A revisão constitucional: entre o medo e a oportunidade
Portugal, país de brandos costumes, assiste hoje a uma dança política curiosa, com os seus protagonistas a esbracejar no palco da democracia, cada um tentando agarrar a melhor posição para o espectáculo que aí vem. As últimas eleições legislativas, numa ironia quase histórica, deram à direita parlamentar — PSD, CDS, IL e CH — a inédita possibilidade de rever a Constituição sem precisar da bênção do PS. Sim, a Constituição, esse documento sagrado que tantos tratam como um novo Antigo Testamento, está agora, pela primeira vez, à mercê de quem a esquerda gosta de apelidar de “reaccionários”.
E, claro, o pânico instalou-se. A IL, sempre à procura de um protagonismo que teima em fugir-lhe, foi célere a afirmar que uma revisão constitucional não deve ser temida nem encarada como uma ameaça aos direitos adquiridos ou às conquistas civilizacionais, mas antes uma oportunidade para expurgar do texto as marcas de um projecto de sociedade socialista e de uma economia colectivizada. O Livre, essa seita pós-moderna com tiques de moral superior, clamou contra o risco de uma reversão autoritária, como se estivéssemos a um passo de um golpe de Estado. E o Chega, esse animal político à solta, viu na situação a oportunidade perfeita para encurralar o PSD: ou se alia à direita, incluindo o próprio CH, ou trai o eleitorado e se refugia numa qualquer solução centrista, a reboque do PS. Tão previsível quanto eficaz.
Mas, para lá das histerias e dos jogos florentinos de poder, há uma questão mais funda que merece ser discutida com seriedade: será ou não necessária uma revisão da Constituição? E a resposta, gostemos ou não, é simples: sim, é necessária. Não porque a Constituição seja um entrave absoluto à governação — que não é —, mas porque há reformas estruturais que, sem uma revisão, pura e simplesmente não se conseguem fazer. Tomemos o exemplo gritante da redução do número de deputados para menos de 180, ou a abertura do sistema político a candidaturas independentes ao Parlamento. Quantos debates, quantas promessas, quantas tentativas goradas, tudo a esbarrar no muro da Constituição!
É verdade que a Constituição é a pedra angular do edifício jurídico do país, mas não é um dogma divino. Não é imutável, nem deve ser tratada como tal.

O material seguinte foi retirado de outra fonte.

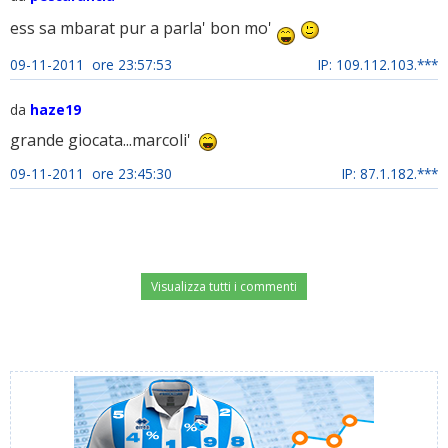
ess sa mbarat pur a parla' bon mo'
09-11-2011 ore 23:57:53
IP: 109.112.103.***
da
haze19
grande giocata...marcoli'
09-11-2011 ore 23:45:30
IP: 87.1.182.***
Visualizza tutti i commenti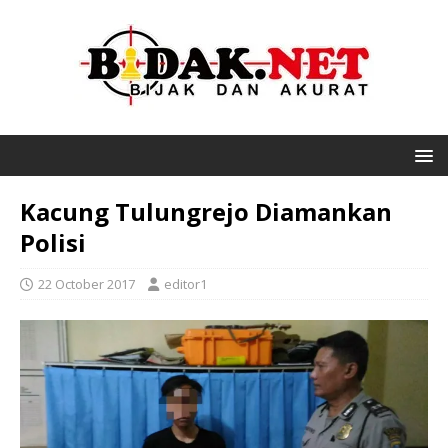
Kacung Tulungrejo Diamankan
Polisi
22 October 2017
editor1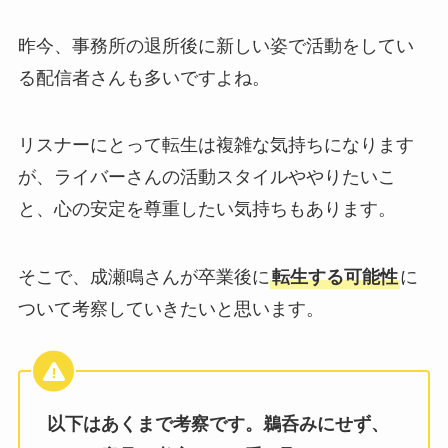
昨今、事務所の退所後に新しい姿で活動をしてい
る配信者さんも多いですよね。
リスナーにとって転生は複雑な気持ちになります
が、ライバーさんの活動スタイルややりたいこ
と、心の安定を尊重したい気持ちもあります。
そこで、成瀬鳴さんが卒業後に
転生する可能性
に
ついて考察していきたいと思います。
以下はあくまで考察です。鵜呑みにせず、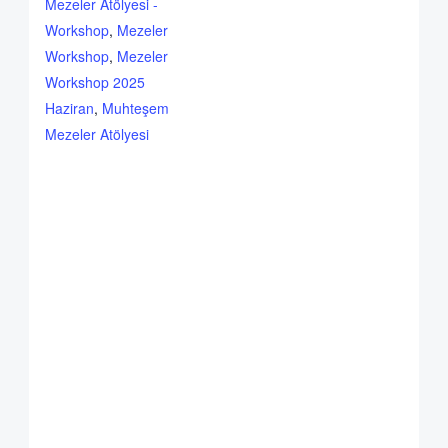
Mezeler Atölyesi -
Workshop
,
Mezeler
Workshop
,
Mezeler
Workshop 2025
Haziran
,
Muhteşem
Mezeler Atölyesi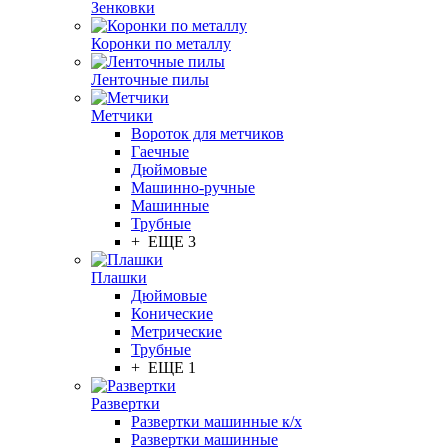
Зенковки
Коронки по металлу
Ленточные пилы
Метчики
Вороток для метчиков
Гаечные
Дюймовые
Машинно-ручные
Машинные
Трубные
+ ЕЩЕ 3
Плашки
Дюймовые
Конические
Метрические
Трубные
+ ЕЩЕ 1
Развертки
Развертки машинные к/х
Развертки машинные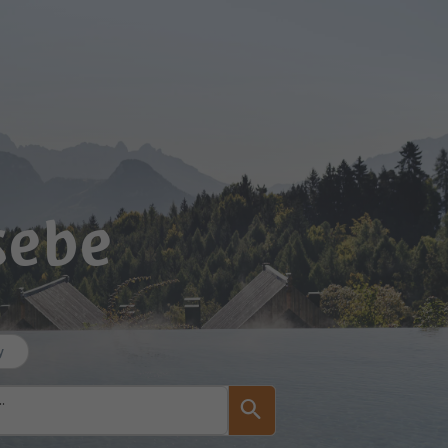
sebe
y
..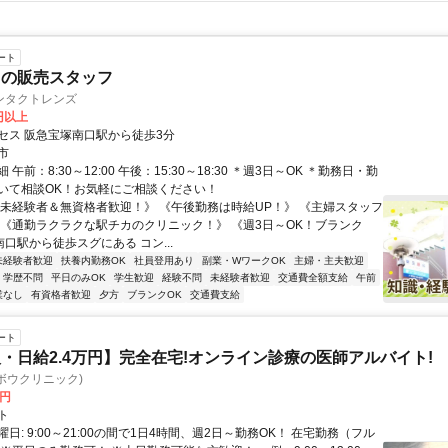
ート
トの販売スタッフ
ンタクトレンズ
5円以上
セス 阪急宝塚南口駅から徒歩3分
市
午前：8:30～12:00 午後：15:30～18:30 ＊週3日～OK ＊勤務日・勤
いて相談OK！お気軽にご相談ください！
《未経験者＆無資格者歓迎！》 《午後勤務は時給UP！》 《主婦スタッフ
 《通勤ラクラクな駅チカのクリニック！》 《週3日～OK！ブランク
南口駅から徒歩スグにある コン...
未経験者歓迎
扶養内勤務OK
社員登用あり
副業・WワークOK
主婦・主夫歓迎
学歴不問
平日のみOK
学生歓迎
経験不問
未経験者歓迎
交通費全額支給
午前
業なし
有資格者歓迎
夕方
ブランクOK
交通費支給
ート
・日給2.4万円】完全在宅!オンライン診療の医師アルバイト!
c(ヨボウクリニック)
0円
ト
日: 9:00～21:00の間で1日4時間、週2日～勤務OK！ 在宅勤務（フル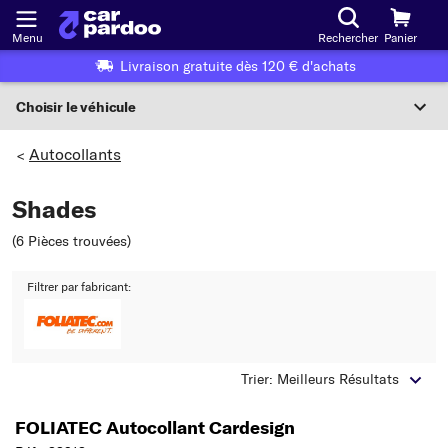
Menu
Rechercher
Panier
Livraison gratuite dès 120 € d'achats
Choisir le véhicule
Sélection du véhicule
Autocollants
>
F
Shades
Choisir le véhicule
(6 Pièces trouvées
)
ou
Filtrer par fabricant:
Ou choix du véhicule selon les critères suivants :
Choix du fabricant
Trier: Meilleurs Résultats
Choix du modèle
FOLIATEC Autocollant Cardesign
Choix du type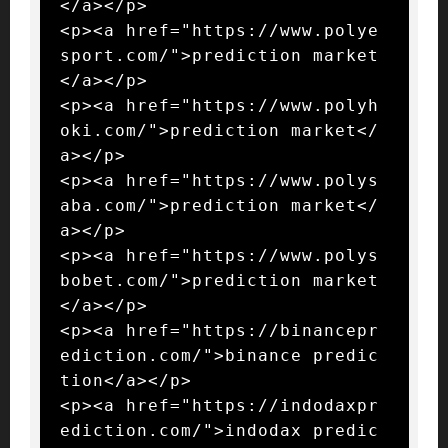
</a></p>

<p><a href="https://www.polye
sport.com/">prediction market
</a></p>

<p><a href="https://www.polyh
oki.com/">prediction market</
a></p>

<p><a href="https://www.polys
aba.com/">prediction market</
a></p>

<p><a href="https://www.polys
bobet.com/">prediction market
</a></p>

<p><a href="https://binancepr
ediction.com/">binance predic
tion</a></p>

<p><a href="https://indodaxpr
ediction.com/">indodax predic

A Constituição pode e deve ser revista quando necessário, desde que se respeitem os limites que ela própria estabelece: o respeito pelas liberdades fundamentais, pela forma republicana de governo, pela separação de poderes, pela autonomia local, pelos direitos dos trabalhadores, entre outros. Esses são os pilares inegociáveis. Mas o resto? O resto pode — e deve — ser discutido, alterado, modernizado.
O medo de uma revisão constitucional é, no fundo, o medo de perder privilégios, de quebrar rotinas, de sair da zona de conforto. É o medo de reformar a sério. O PSD, que gosta tanto de se apresentar como um partido reformista, tem agora uma oportunidade histórica para provar que não é só conversa fiada. Tem a oportunidade de libertar a sociedade civil, de criar condições para uma economia mais livre, de garantir que o Estado presta serviços de forma eficaz e eficiente. Tem a oportunidade de ajustar a Lei Fundamental aos desafios do século XXI.
Se o PSD não for capaz de agarrar esta oportunidade — e de a agarrar com coragem —, então que se cale de vez com a conversa da reforma. Porque, mais do que nunca, o tempo das palavras acabou. O país precisa de acção. A História não espera por quem hesita. E Portugal também não.